▶ DIRECTIONS FOR THIS TASK:
Reproduce the entries verbatim, everything from the line containing "order: Caryophyllales" down to the line containing "determined by: Wurdack, John", including both of those lines and nothing outside them.

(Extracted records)
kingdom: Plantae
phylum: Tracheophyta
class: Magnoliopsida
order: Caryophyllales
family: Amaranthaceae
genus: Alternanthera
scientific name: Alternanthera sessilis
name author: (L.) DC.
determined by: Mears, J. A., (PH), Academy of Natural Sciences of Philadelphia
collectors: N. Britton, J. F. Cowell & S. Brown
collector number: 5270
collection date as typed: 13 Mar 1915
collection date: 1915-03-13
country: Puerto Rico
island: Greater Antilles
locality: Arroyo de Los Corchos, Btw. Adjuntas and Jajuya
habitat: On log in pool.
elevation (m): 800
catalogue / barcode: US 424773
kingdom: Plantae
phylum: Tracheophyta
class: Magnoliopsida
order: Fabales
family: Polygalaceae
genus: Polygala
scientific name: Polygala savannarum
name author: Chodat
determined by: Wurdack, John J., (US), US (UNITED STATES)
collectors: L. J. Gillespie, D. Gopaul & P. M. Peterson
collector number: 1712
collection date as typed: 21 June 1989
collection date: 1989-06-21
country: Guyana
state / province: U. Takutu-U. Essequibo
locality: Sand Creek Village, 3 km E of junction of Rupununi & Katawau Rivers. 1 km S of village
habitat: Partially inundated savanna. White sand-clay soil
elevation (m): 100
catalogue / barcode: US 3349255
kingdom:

▶ TASK OUTPUT:
order: Caryophyllales
family: Amaranthaceae
genus: Alternanthera
scientific name: Alternanthera sessilis
name author: (L.) DC.
determined by: Mears, J. A., (PH), Academy of Natural Sciences of Philadelphia
collectors: N. Britton, J. F. Cowell & S. Brown
collector number: 5270
collection date as typed: 13 Mar 1915
collection date: 1915-03-13
country: Puerto Rico
island: Greater Antilles
locality: Arroyo de Los Corchos, Btw. Adjuntas and Jajuya
habitat: On log in pool.
elevation (m): 800
catalogue / barcode: US 424773
kingdom: Plantae
phylum: Tracheophyta
class: Magnoliopsida
order: Fabales
family: Polygalaceae
genus: Polygala
scientific name: Polygala savannarum
name author: Chodat
determined by: Wurdack, John J., (US), US (UNITED STATES)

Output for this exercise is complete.